Interestingly, Tito has never become a frequent butt of jokes, neither during his life or posthumously – perhaps not just on account of the threatened sanctions but also because of the universal respect and even admiration that he garnered, even among those who did not love him. Brioni and its lavish, ridiculous presidential mansions never became targets of jests or investigation, despite the common knowledge that the island was just one part of a network of palaces, mansions and other buildings complete with curtained private suites and well-laid tables, that Tito maintained throughout his realm from Slovenia in the north to Macedonia in the south. These included a huge, posh nuclear shelter built under the Bosnian town of Konjic. (Throughout the works, the locals pretended not to notice what was going on underneath, sleeping peacefully and working diligently amid a dreadful din of drills and heavy machinery.) Last but not least among Tito’s hideouts to be mentioned here is the medieval castle still standing perched on a hill near Kranj, which your author had, for most of his military service, the good fortune to personally guard in command of a squad armed with YU-issue Kalashnikovs. The majority of Tito’s more than twenty installations were built by prisoners well-versed in the art of breaking up rocks. With the exception of Plavi voz, the Blue Luxury Train, and a luxury boat named Galeb or Seagull (which somehow escaped the fate of being converted into a discotheque and, as recently as a few years ago, was seen rusting and rotting on the shore), most of these relics are empty ghost houses today, where the draught whistles freely through the broken windows.
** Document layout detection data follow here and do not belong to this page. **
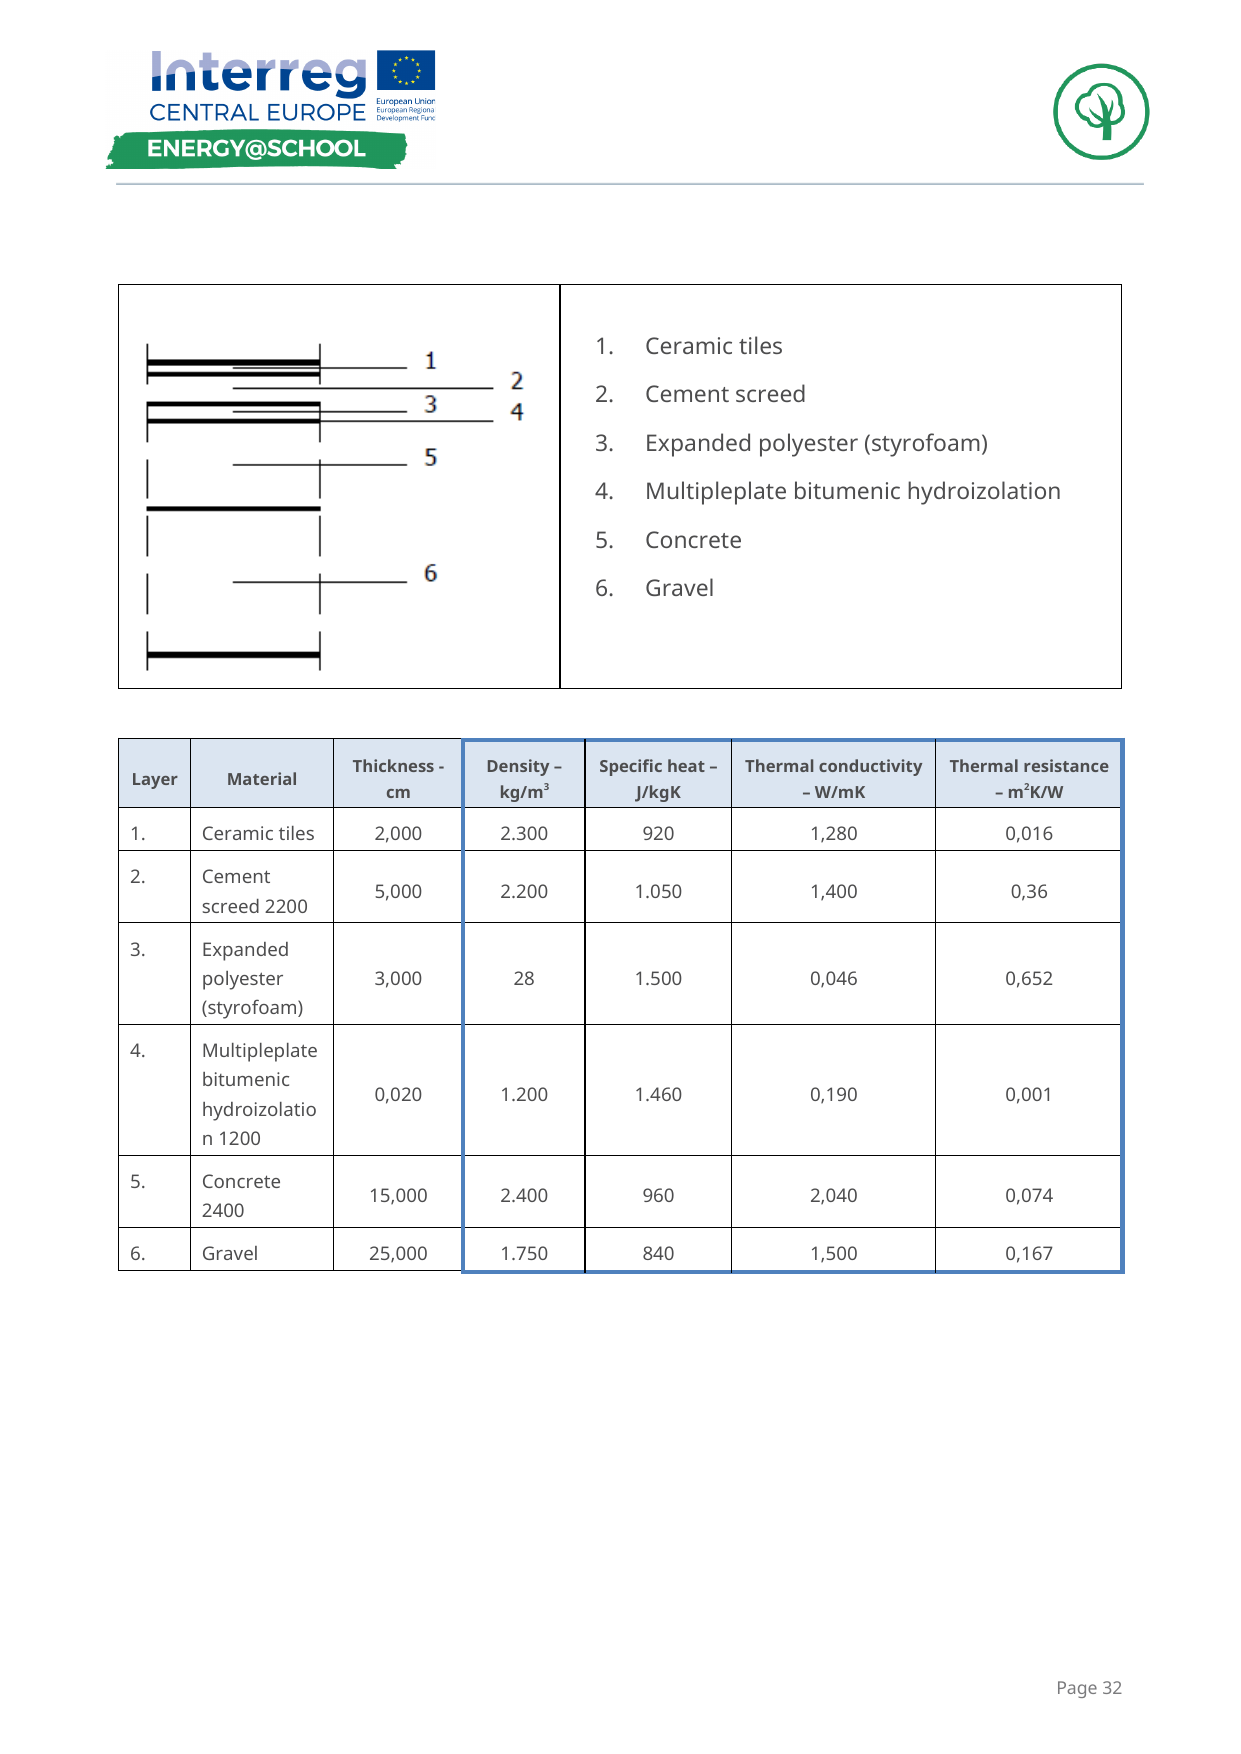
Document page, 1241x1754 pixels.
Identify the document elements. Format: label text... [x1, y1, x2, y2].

table_cell 2.300 [465, 808, 584, 850]
table_cell 2,000 [334, 808, 461, 850]
table_cell Gravel [191, 1228, 333, 1269]
table_cell Multipleplate bitumenic hydroizolation 1200 [191, 1025, 333, 1154]
table_cell 6. [119, 1228, 190, 1269]
table_cell 1.500 [586, 923, 731, 1024]
table_cell 25,000 [334, 1228, 461, 1269]
table_cell Ceramic tiles [191, 808, 333, 850]
table_cell 1. [119, 808, 190, 850]
table_cell 2,040 [732, 1156, 935, 1227]
table_cell 0,36 [936, 851, 1120, 922]
table_cell 0,167 [936, 1228, 1120, 1269]
table_cell 920 [586, 808, 731, 850]
table_cell 2. [119, 851, 190, 922]
table_header Ceramic tiles Cement screed Expanded polyester (styrofoam) Multipleplate bitumenic hydroizolation Concrete Gravel [561, 285, 1121, 688]
table_header Material [191, 739, 333, 807]
picture [54, 1, 1190, 238]
table_cell 840 [586, 1228, 731, 1269]
table_cell 960 [586, 1156, 731, 1227]
table_cell 1,280 [732, 808, 935, 850]
table_header Layer [119, 739, 190, 807]
table_cell 1.200 [465, 1025, 584, 1154]
table_cell 2.200 [465, 851, 584, 922]
table_cell 3. [119, 923, 190, 1024]
table_cell Cement screed 2200 [191, 851, 333, 922]
table_cell 4. [119, 1025, 190, 1154]
table_cell 0,046 [732, 923, 935, 1024]
table_cell 1.050 [586, 851, 731, 922]
table_cell 1.460 [586, 1025, 731, 1154]
table_cell 0,074 [936, 1156, 1120, 1227]
table_cell 28 [465, 923, 584, 1024]
table_header Thermal resistance – m2K/W [936, 742, 1120, 807]
table_header Thermal conductivity – W/mK [732, 742, 935, 807]
table_cell 2.400 [465, 1156, 584, 1227]
table_header Density – kg/m3 [465, 742, 584, 807]
table_cell 15,000 [334, 1156, 461, 1227]
table_cell 1.750 [465, 1228, 584, 1269]
table_cell 3,000 [334, 923, 461, 1024]
table_cell 1,500 [732, 1228, 935, 1269]
table_cell 1,400 [732, 851, 935, 922]
picture [128, 330, 543, 687]
table_cell 5. [119, 1156, 190, 1227]
table_cell 0,001 [936, 1025, 1120, 1154]
table_cell 0,652 [936, 923, 1120, 1024]
table_header Specific heat – J/kgK [586, 742, 731, 807]
table_header Thickness - cm [334, 739, 461, 807]
table_header [119, 285, 559, 688]
table_cell 0,020 [334, 1025, 461, 1154]
table_cell 0,190 [732, 1025, 935, 1154]
table_cell Expanded polyester (styrofoam) [191, 923, 333, 1024]
table_cell Concrete 2400 [191, 1156, 333, 1227]
table_cell 5,000 [334, 851, 461, 922]
table_cell 0,016 [936, 808, 1120, 850]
As in Brioni, everything moveable has long since been sawn off, unscrewed, dug out or carted off as booty by nearby residents.

For an ending to this reminiscence, one could do worse than recall the curious fact that Josip Broz Tito, the man who while alive aspired to the riches of Croesus, did not bestow a single farthing to his relatives in his will. He left behind all the properties to the state or, rather, the states of the former Yugoslavia, which obviously did not, and for the most part still do not know what on earth to do with them. Ravaged, run-down or blown up (the one in Belgrade was bombed by NATO), they remain essentially consigned to obscurity and helpless oblivion. The massive shortage of funds needed for their renovation or demolition only serves to perpetuate their pathetic bafflement.